→ Reading text:
########

But having kids means no personal time. I’m not allowed to be sick because parents don’t get a sick day. Forget lists, spreadsheets or even ten minutes to myself. And traveling? Yeah that won’t happen until about eighteen years later (we’re talking abroad, not cross-country). My life (and house) will be in utter chaos 24/7. Stains will decorate me, my clothing, the furniture and carpet. Things will get broken. My clothes will be ruined (well knowing me, I’d shop for a whole new wardrobe, as in pants and shirts that I don’t give a damn about, so the entire thing will be under $80, I’m good at saving money). My “together” life will be all over the place and my “together” person will be “preoccupied with children”.
But aren’t these thoughts and doubts and fears normal? I mean it doesn’t mean I’m not cut out for it, or that I don’t actually want to have kids – it means I’m thinking, and not blind to the reality of having them. I won’t ever completely “get it” until I do, but I get it as much as a childless adult can. Right?
I think about kids, having them, and I still feel a very heavy pang. I’ve always wanted to have a big family, like I never considered having less than three or four kids (hey, I’m Irish, in my family three or four kids are as low as it starts in terms of number of children 😛 ). I always wanted a minivan. I always wanted to be a mother hen with several charges. I wanted my kids to have siblings to laugh and cry with. Play with, to pick on each other, to fight and make up – the whole thing. The idea of not being a parent, never knowing what it is like to have a child… well that breaks my heart a little. So is that the answer?
I do want kids and the one thing I don’t doubt is that they will be worth it. I just wish I was certain about everything else. Or at least to know that my questions above (ALL OF THEM) are perfectly natural to feel. Because I’m a very focused person. I know what I want and I work hard to make it happen. I‘ve never had “cold feet” when it came to getting married or moving or choosing schools. So the cold feet thing is new to me. (Relatively at least, I can’t say I’ve never had a single doubt in my life, but when it comes to this kind of thing, yeah, I’m usually just sure.)
I also wish the very large clock would shut the fuck up. And I wish we won the lottery (not even the jackpot, one or two million should do to make our family) because while we can afford having kids now/once they are here, we can’t afford getting/creating them in the first place.
Anyway that’s my headspace right now. Kids, the reality, the questions and doubts, and the very loud clock that is doing its best to tick away at my sanity. Oh well, I guess I can just take a personal hour. Since once I have kids – there will be no such thing!

########

→ Dataset records:
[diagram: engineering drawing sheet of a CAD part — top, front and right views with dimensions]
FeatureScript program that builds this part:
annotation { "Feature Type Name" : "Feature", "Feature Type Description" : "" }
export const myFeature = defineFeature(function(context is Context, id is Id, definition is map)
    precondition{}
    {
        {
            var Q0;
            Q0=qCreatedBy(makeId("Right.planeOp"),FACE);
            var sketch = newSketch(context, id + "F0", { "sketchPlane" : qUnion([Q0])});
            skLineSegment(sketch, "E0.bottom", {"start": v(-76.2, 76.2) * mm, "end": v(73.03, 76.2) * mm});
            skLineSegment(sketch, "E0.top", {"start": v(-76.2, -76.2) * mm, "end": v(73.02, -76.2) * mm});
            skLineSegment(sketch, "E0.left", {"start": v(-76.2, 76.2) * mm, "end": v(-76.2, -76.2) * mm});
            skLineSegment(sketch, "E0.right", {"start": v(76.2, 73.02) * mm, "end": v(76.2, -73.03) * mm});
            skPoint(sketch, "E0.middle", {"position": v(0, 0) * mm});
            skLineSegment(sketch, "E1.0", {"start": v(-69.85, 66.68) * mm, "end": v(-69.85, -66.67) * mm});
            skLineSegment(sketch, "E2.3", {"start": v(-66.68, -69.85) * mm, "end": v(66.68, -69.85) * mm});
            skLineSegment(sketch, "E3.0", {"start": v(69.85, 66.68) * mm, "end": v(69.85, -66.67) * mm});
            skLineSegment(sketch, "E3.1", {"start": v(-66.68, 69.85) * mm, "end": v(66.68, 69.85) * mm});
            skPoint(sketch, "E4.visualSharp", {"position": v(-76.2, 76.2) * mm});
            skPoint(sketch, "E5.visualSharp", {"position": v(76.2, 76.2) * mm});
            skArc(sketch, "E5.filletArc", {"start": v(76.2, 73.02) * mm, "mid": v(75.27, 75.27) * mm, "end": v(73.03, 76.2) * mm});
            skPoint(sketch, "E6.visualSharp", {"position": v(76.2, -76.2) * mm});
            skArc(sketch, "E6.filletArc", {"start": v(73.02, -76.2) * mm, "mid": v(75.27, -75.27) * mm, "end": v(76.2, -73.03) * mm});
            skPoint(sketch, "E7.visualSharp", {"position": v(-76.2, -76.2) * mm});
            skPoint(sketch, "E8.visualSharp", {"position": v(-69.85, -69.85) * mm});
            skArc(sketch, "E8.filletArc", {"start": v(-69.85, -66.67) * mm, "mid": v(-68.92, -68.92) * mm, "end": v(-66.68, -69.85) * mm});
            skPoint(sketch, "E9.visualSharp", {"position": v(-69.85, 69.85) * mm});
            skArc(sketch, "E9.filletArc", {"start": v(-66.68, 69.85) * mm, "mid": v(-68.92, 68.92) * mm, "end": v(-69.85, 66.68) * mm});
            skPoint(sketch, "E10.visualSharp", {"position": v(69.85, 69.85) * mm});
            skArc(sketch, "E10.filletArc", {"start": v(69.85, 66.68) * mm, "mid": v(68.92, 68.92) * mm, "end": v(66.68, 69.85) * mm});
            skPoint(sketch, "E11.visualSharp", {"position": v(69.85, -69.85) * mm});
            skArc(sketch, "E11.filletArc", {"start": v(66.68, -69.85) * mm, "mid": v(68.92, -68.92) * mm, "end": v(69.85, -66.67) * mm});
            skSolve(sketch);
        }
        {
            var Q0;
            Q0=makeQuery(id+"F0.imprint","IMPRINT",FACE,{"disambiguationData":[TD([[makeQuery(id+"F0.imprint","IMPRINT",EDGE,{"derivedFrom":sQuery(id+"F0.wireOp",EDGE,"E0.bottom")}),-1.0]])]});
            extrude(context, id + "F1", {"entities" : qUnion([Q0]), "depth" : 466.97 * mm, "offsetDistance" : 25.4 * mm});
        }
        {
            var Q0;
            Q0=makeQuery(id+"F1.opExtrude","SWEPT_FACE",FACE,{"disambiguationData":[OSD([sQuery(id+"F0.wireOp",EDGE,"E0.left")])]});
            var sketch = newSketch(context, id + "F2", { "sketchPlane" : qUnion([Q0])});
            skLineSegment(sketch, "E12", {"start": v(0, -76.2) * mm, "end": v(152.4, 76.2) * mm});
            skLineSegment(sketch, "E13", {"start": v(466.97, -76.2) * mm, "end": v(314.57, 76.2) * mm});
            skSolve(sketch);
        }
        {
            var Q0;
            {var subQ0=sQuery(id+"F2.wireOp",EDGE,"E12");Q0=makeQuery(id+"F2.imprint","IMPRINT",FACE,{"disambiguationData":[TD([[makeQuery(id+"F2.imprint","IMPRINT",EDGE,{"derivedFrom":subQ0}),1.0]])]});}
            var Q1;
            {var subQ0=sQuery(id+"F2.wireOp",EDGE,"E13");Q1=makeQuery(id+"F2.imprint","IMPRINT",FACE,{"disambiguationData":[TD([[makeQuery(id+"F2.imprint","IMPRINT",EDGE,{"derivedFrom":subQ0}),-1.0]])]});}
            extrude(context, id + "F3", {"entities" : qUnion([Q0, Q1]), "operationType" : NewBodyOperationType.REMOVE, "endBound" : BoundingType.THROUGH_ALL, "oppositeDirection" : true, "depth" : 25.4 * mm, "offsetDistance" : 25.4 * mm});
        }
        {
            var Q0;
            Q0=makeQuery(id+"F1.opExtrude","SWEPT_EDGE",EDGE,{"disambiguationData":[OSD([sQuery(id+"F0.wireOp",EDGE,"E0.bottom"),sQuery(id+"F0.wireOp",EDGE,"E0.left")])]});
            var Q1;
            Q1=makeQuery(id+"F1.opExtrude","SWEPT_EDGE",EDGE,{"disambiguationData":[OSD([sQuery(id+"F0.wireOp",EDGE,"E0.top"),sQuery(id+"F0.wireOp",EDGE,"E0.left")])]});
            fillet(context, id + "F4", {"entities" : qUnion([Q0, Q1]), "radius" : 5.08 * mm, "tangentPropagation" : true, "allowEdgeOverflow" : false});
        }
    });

########

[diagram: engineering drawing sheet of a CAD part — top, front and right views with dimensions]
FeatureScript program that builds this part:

########

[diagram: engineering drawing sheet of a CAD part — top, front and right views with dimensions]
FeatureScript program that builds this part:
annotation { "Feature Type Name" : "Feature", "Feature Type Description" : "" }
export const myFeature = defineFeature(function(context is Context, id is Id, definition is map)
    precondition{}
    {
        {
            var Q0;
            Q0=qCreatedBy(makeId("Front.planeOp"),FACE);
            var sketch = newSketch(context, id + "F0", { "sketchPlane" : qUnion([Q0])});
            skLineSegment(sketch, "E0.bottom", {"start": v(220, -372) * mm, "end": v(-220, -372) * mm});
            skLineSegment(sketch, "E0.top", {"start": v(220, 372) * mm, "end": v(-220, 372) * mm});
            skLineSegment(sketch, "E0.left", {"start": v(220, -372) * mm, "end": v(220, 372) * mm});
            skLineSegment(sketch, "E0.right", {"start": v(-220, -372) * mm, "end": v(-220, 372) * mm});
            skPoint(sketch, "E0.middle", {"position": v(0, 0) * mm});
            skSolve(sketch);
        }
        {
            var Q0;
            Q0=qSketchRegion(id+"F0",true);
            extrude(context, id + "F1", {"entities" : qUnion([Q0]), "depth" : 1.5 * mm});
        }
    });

########

→ Objectives:
a: In the reflection on having kids, can you restate the part that opens with the words containing "I also wish" and closes with "no such thing!", swapping "clock" for "timer"?
b: In the reflection on having kids, what is the smallest number of kids the writer says they ever considered having?
The listing was drawn from a separate, unrelated source.

→ Solved problems:
a:
I also wish the very large timer would shut the fuck up. And I wish we won the lottery (not even the jackpot, one or two million should do to make our family) because while we can afford having kids now/once they are here, we can’t afford getting/creating them in the first place.
Anyway that’s my headspace right now. Kids, the reality, the questions and doubts, and the very loud timer that is doing its best to tick away at my sanity. Oh well, I guess I can just take a personal hour. Since once I have kids – there will be no such thing!

b: Three or four kids.